**Diario personal**
No sé en qué momento todo se torció. Antes, Lucía era tranquila, cariñosa. Pero desde que ascendió en el banco, se volvió fría, exigente. Yo, Antonio, no lo entendía: “¿Por qué tantas quejas? Antes todo iba bien”. Me reprochaba que no ayudara en casa: la comida, el niño, la limpieza. Yo no le veía problema. “En este piso de tres habitaciones en Zaragoza, ¿qué hay que hacer? Los estantes están firmes, los grifos no gotean. Y cocinar… eso no es cosa de hombres”. Una vez le pedí cocido, y ella me respondió: “Pela las verduras, y entonces lo hago”. Me enfurecí: “¡Hazlo tú! ¡Eres la mujer!”. Lucía llegaba tarde del trabajo, y nuestro hijo era el último en salir de la guardería. Me daba pena, pero, ¿ir yo? ¿Y si me pedían mover un armario o arreglar una tubería?
Sentía que ya no me valoraba. Refunfuñaba: “¿Para qué querías ese ascenso? Si hubieras seguido igual, todo estaría como antes”. Ella, serena, contestaba: “Pues vuelve al departamento de desarrollo, consigue tu promoción, gana más. Entonces dejaré el trabajo, haré cocido y cuidaré del niño. Pero con dos sueldos apenas llegamos. Mi madre antes nos ayudaba, ahora tiene sus gastos”. Yo me enfadaba: “¡A ella le dio por reformar su casa!”.

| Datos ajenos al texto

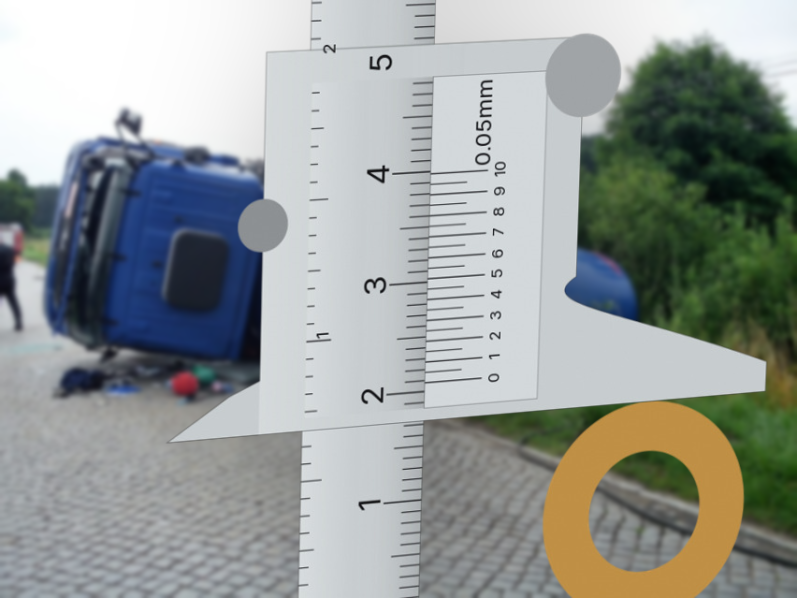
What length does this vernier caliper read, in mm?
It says 20.8 mm
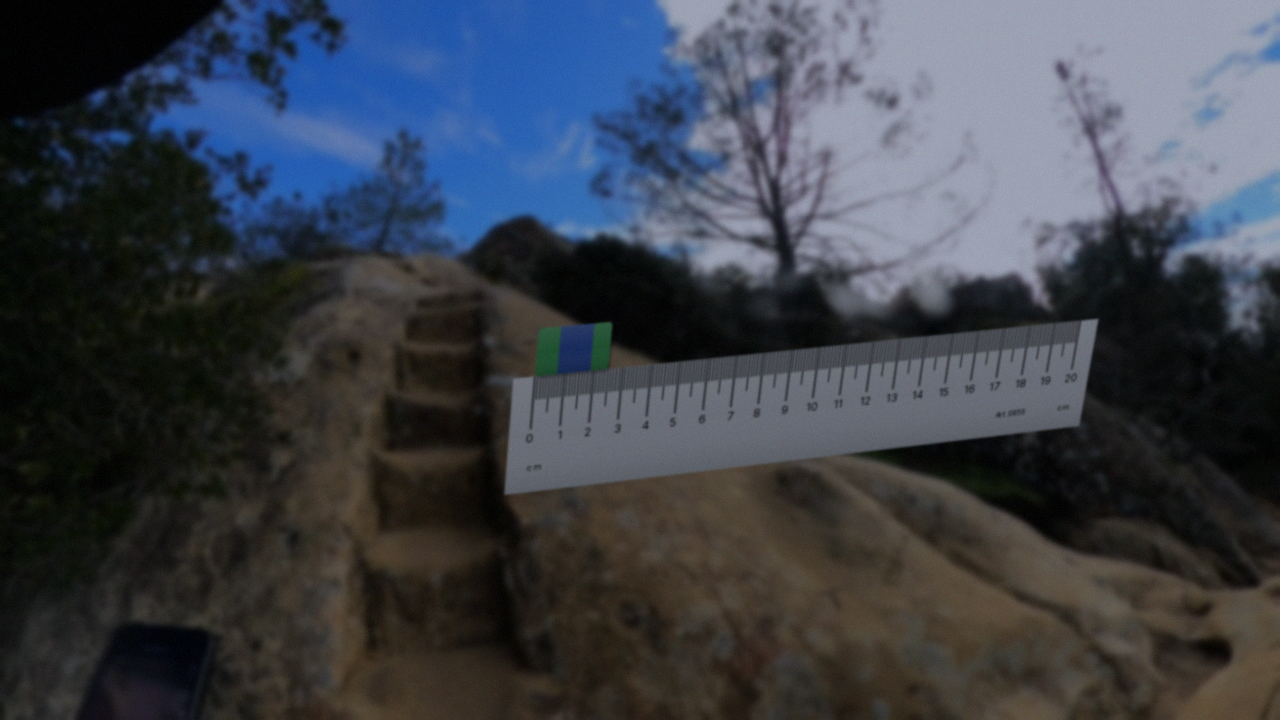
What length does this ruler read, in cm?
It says 2.5 cm
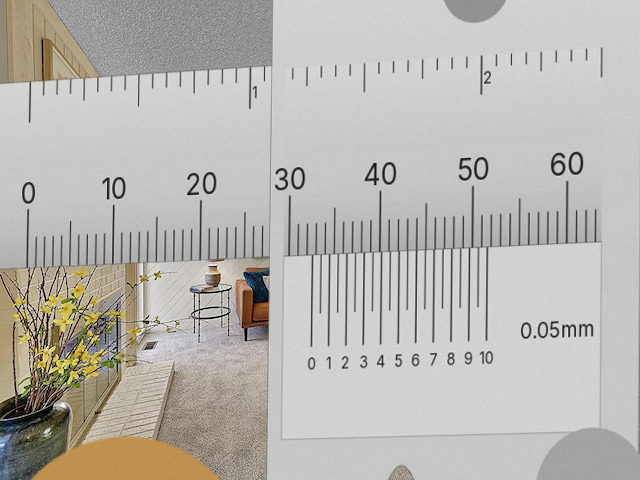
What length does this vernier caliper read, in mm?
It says 32.6 mm
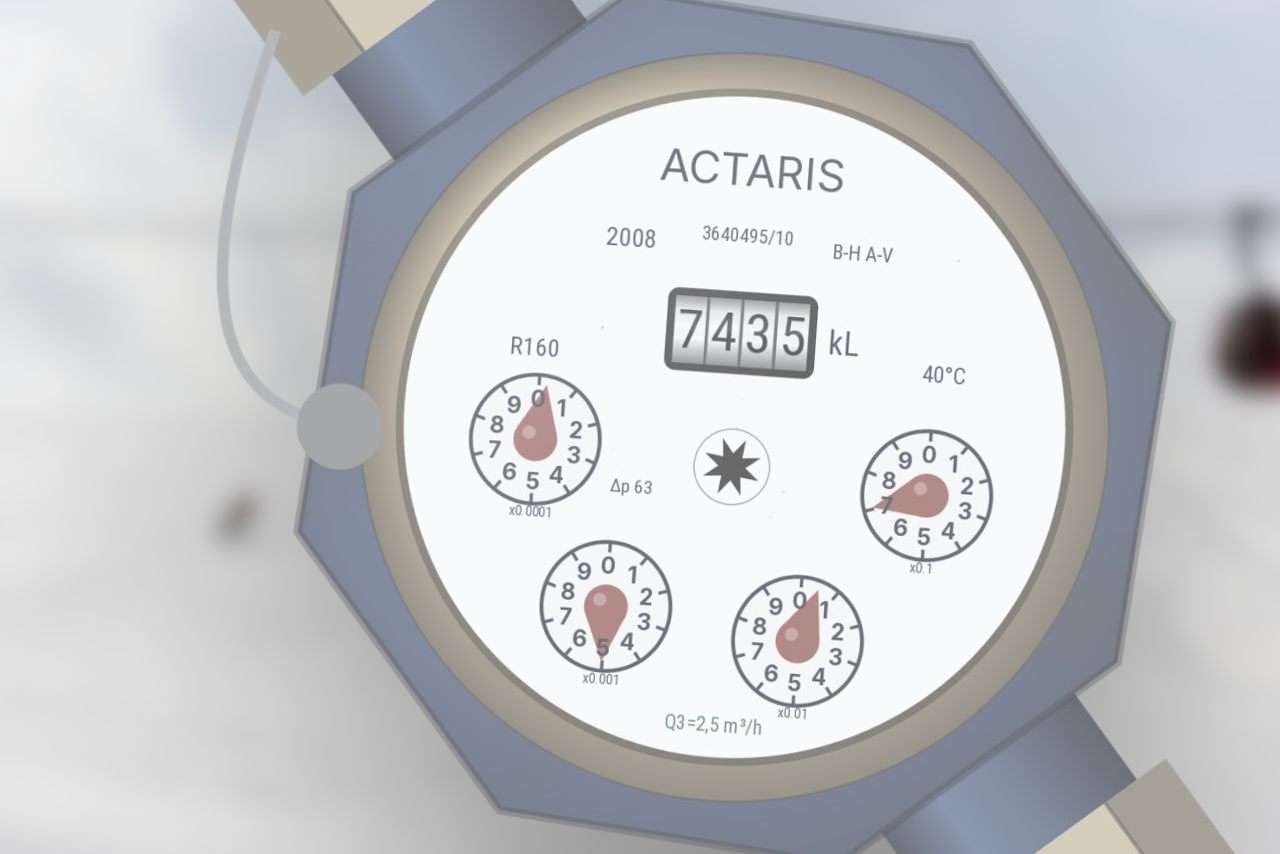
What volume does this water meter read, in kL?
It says 7435.7050 kL
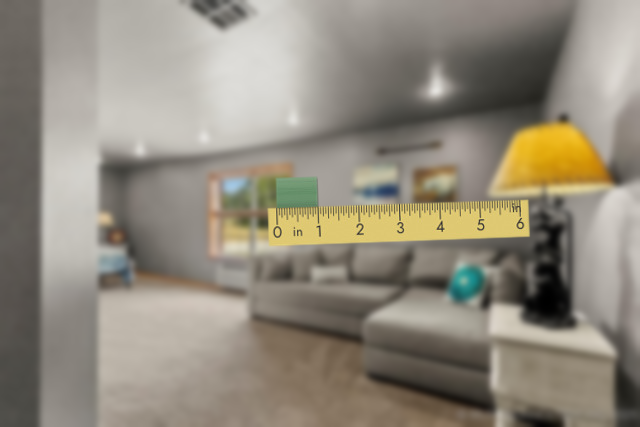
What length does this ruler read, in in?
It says 1 in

Yo, la verdad, no buscaba ascender. Veía a mi jefe trabajando sin descanso y pensaba: “No, gracias. Yo cumplo mi horario y a casa”. Pero cada reproche de Lucía alimentaba mi resentimiento. Decidí: “Si quiere ser jefa, que sepa lo que es la soledad”. Empecé a quedarme más en la oficina. Y luego, me enrosqué en un lío con una compañera de contabilidad: Vera. No era una belleza, pero tenía curvas, voz dulce y siempre traía empanadas.

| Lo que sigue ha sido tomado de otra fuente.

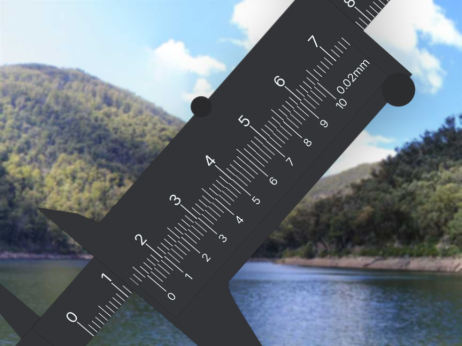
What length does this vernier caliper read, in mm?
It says 15.6 mm
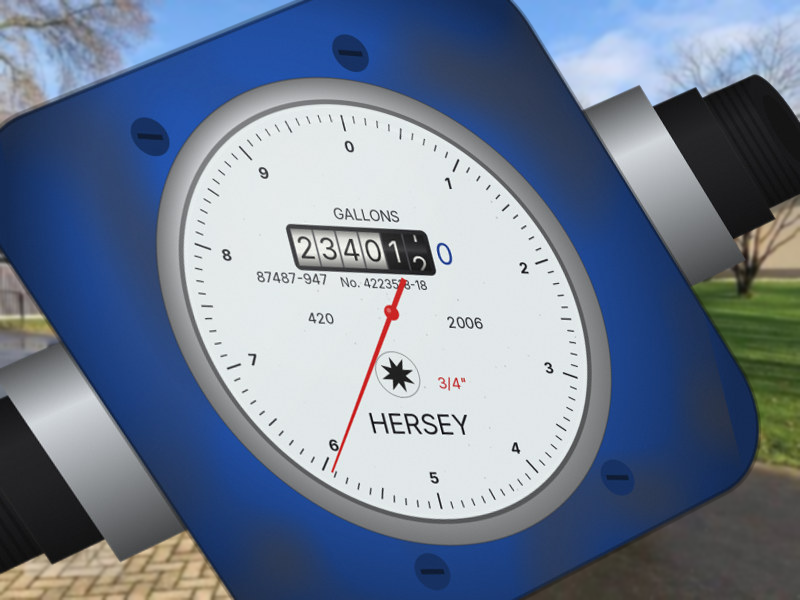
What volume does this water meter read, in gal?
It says 2340115.9 gal
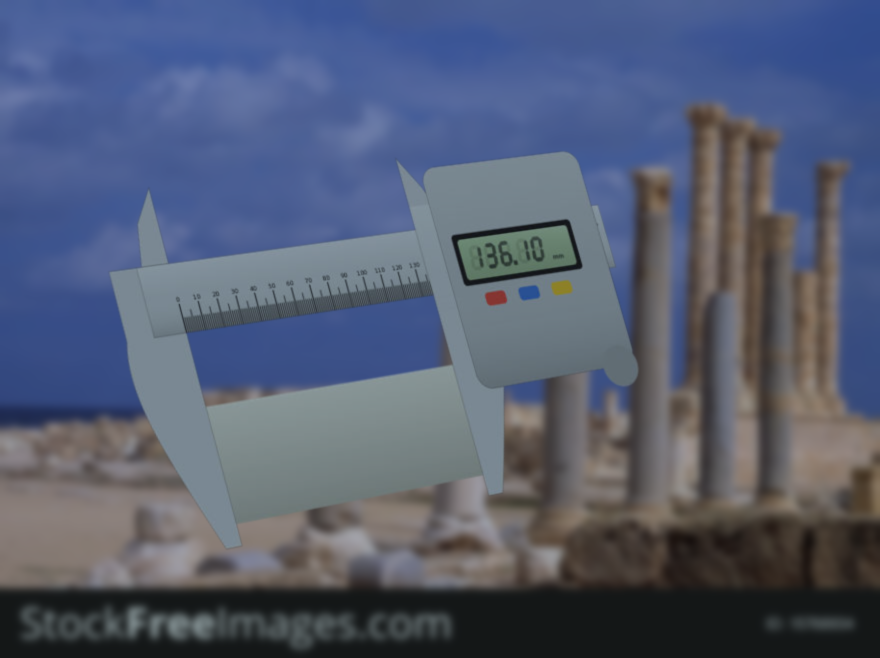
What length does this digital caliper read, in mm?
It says 136.10 mm
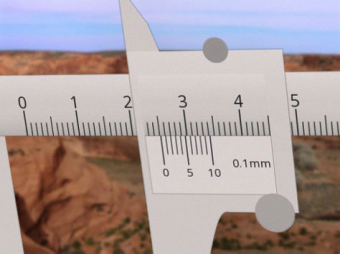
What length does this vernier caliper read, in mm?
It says 25.2 mm
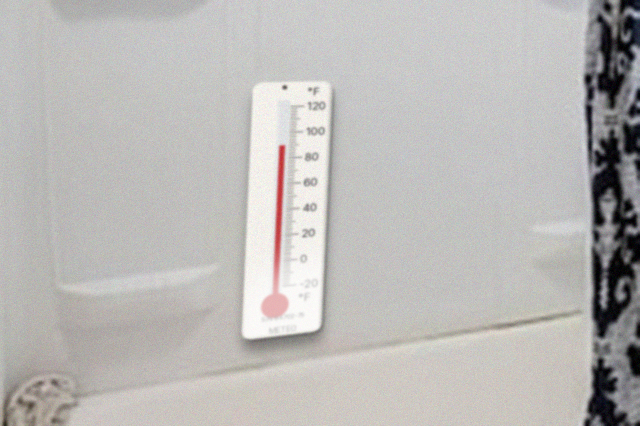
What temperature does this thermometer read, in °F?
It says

Vera tenía un hijo pequeño, pero no me importaba. Con ella me sentía necesario: manta caliente, cena hecha, miradas admirativas. Nos veíamos cada vez más. Mientras, la madre de Lucía recogía al niño del jardín de infancia —ella estaba inmersa en un proyecto importante—. Yo me alegraba: “Mejor así. Si ella no cocina, yo no paso hambre. Vera me alimenta y me halaga. Todo justo”. Pero Vera tenía sus condiciones. Si llegaba sin dulces, colonia o dinero para “algo bonito”, fruncía el ceño. La cena era más simple, las caricias, menos frecuentes.
Me inquietaba, pero me consolaba: “Da igual. No exige amor, solo atención y algo de dinero. Cuando Lucía sepa que me voy, entonces cambiará de tono”. Pero cuando Vera, sin pestañear, me pidió dinero para un abrigo de piel, supe que era hora de terminar la farsa.

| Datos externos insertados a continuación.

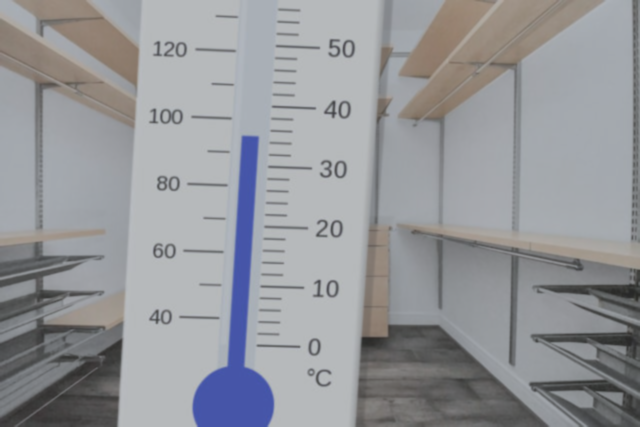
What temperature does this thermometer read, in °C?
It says 35 °C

Llegué a casa, esperé a Lucía y, con el ceño fruncido, solté:
—Lucía, basta. ¡Soy un hombre! ¡Quiero cena, orden en casa y calcetines limpios! Llegas antes que yo, ¿por qué no haces sopa? ¿O es que lavar es demasiado?
Ella, en silencio, se quitó el abrigo, dejó el bolso en el suelo y preguntó, cansada:
—¿Eso es todo?
—¡No! —dije con drama—. ¡Me voy! ¡Con otra! ¡Con una mujer que sí me valora! He hecho la maleta. ¡Vive sola!
—Bien hecho —asintió Lucía—. Vete. Estoy harta de vivir con un vago quejica. Y deja el piso. La hipoteca la pagué yo. El abogado confirmará que no pusiste ni un euro.
Sentí como si me echaran agua hirviendo. ¿Cómo? ¿Dónde estaban las súplicas? ¿Las lágrimas? Esperaba que se aferrara a mí, que me rogara quedarme. En vez de eso, frialdad y cuentas claras.
Con el corazón latiendo de rabia, agarré mi maleta y fui a casa de Vera. Toqué seguro: “Cariño, ahora soy tuyo. ¡Para siempre!”. Ella abrió, me miró de arriba abajo y cruzó los brazos:
—¿Y quién te dijo que quería vivir contigo? Tengo un hijo, alquiler y un sueldo bajo. Tú no eres solución, eres un gasto. Si no tienes dinero, lárgate.
La puerta se cerró en mis narices. Y ahí me quedé, en el rellano: con mi maleta, el orgullo hecho pedazos y las manos vacías. Nadie me quería. Ni mi mujer, ni mi amante. Y por primera vez en años, completamente solo.